When copying the listing below, skip every picture and keep each word as it stands.

==================================================

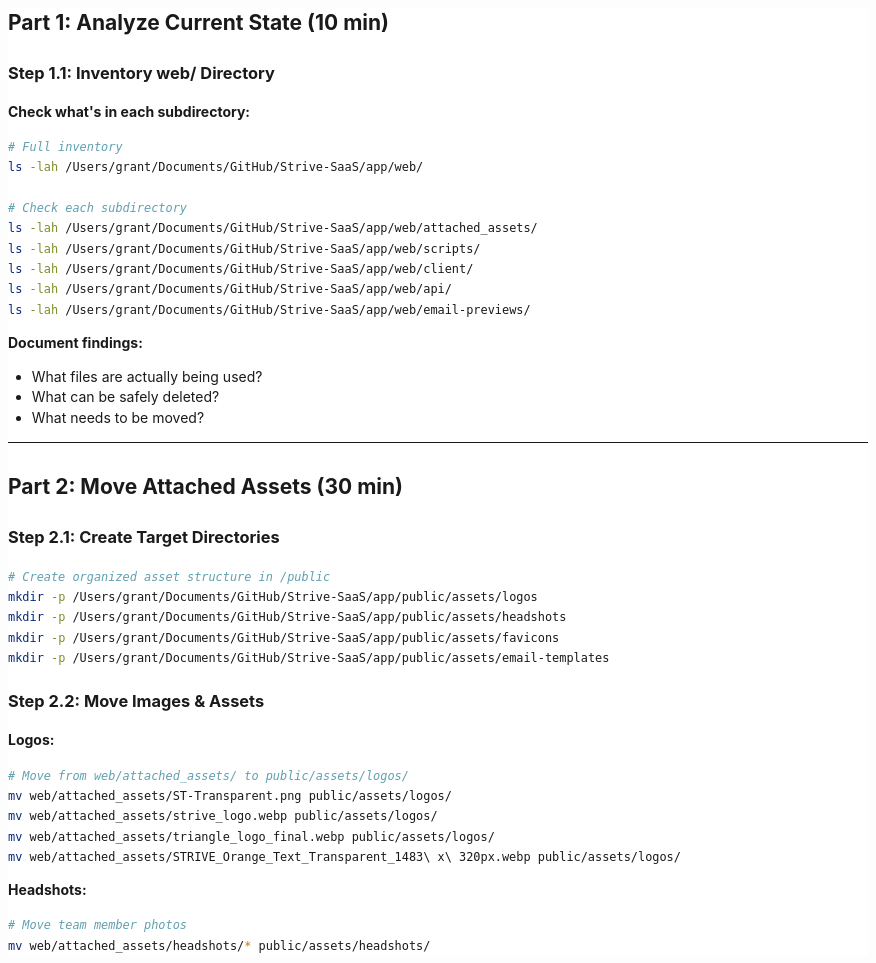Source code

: 
## Part 1: Analyze Current State (10 min)

### Step 1.1: Inventory web/ Directory

**Check what's in each subdirectory:**
```bash
# Full inventory
ls -lah /Users/grant/Documents/GitHub/Strive-SaaS/app/web/

# Check each subdirectory
ls -lah /Users/grant/Documents/GitHub/Strive-SaaS/app/web/attached_assets/
ls -lah /Users/grant/Documents/GitHub/Strive-SaaS/app/web/scripts/
ls -lah /Users/grant/Documents/GitHub/Strive-SaaS/app/web/client/
ls -lah /Users/grant/Documents/GitHub/Strive-SaaS/app/web/api/
ls -lah /Users/grant/Documents/GitHub/Strive-SaaS/app/web/email-previews/
```

**Document findings:**
- What files are actually being used?
- What can be safely deleted?
- What needs to be moved?

---

## Part 2: Move Attached Assets (30 min)

### Step 2.1: Create Target Directories

```bash
# Create organized asset structure in /public
mkdir -p /Users/grant/Documents/GitHub/Strive-SaaS/app/public/assets/logos
mkdir -p /Users/grant/Documents/GitHub/Strive-SaaS/app/public/assets/headshots
mkdir -p /Users/grant/Documents/GitHub/Strive-SaaS/app/public/assets/favicons
mkdir -p /Users/grant/Documents/GitHub/Strive-SaaS/app/public/assets/email-templates
```

### Step 2.2: Move Images & Assets

**Logos:**
```bash
# Move from web/attached_assets/ to public/assets/logos/
mv web/attached_assets/ST-Transparent.png public/assets/logos/
mv web/attached_assets/strive_logo.webp public/assets/logos/
mv web/attached_assets/triangle_logo_final.webp public/assets/logos/
mv web/attached_assets/STRIVE_Orange_Text_Transparent_1483\ x\ 320px.webp public/assets/logos/
```

**Headshots:**
```bash
# Move team member photos
mv web/attached_assets/headshots/* public/assets/headshots/
```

==================================================

— EXERCISE OUTPUT —
Source code

: 
## Part 1: Analyze Current State (10 min)

### Step 1.1: Inventory web/ Directory

**Check what's in each subdirectory:**
```bash
# Full inventory
ls -lah /Users/grant/Documents/GitHub/Strive-SaaS/app/web/

# Check each subdirectory
ls -lah /Users/grant/Documents/GitHub/Strive-SaaS/app/web/attached_assets/
ls -lah /Users/grant/Documents/GitHub/Strive-SaaS/app/web/scripts/
ls -lah /Users/grant/Documents/GitHub/Strive-SaaS/app/web/client/
ls -lah /Users/grant/Documents/GitHub/Strive-SaaS/app/web/api/
ls -lah /Users/grant/Documents/GitHub/Strive-SaaS/app/web/email-previews/
```

**Document findings:**
- What files are actually being used?
- What can be safely deleted?
- What needs to be moved?

---

## Part 2: Move Attached Assets (30 min)

### Step 2.1: Create Target Directories

```bash
# Create organized asset structure in /public
mkdir -p /Users/grant/Documents/GitHub/Strive-SaaS/app/public/assets/logos
mkdir -p /Users/grant/Documents/GitHub/Strive-SaaS/app/public/assets/headshots
mkdir -p /Users/grant/Documents/GitHub/Strive-SaaS/app/public/assets/favicons
mkdir -p /Users/grant/Documents/GitHub/Strive-SaaS/app/public/assets/email-templates
```

### Step 2.2: Move Images & Assets

**Logos:**
```bash
# Move from web/attached_assets/ to public/assets/logos/
mv web/attached_assets/ST-Transparent.png public/assets/logos/
mv web/attached_assets/strive_logo.webp public/assets/logos/
mv web/attached_assets/triangle_logo_final.webp public/assets/logos/
mv web/attached_assets/STRIVE_Orange_Text_Transparent_1483\ x\ 320px.webp public/assets/logos/
```

**Headshots:**
```bash
# Move team member photos
mv web/attached_assets/headshots/* public/assets/headshots/
```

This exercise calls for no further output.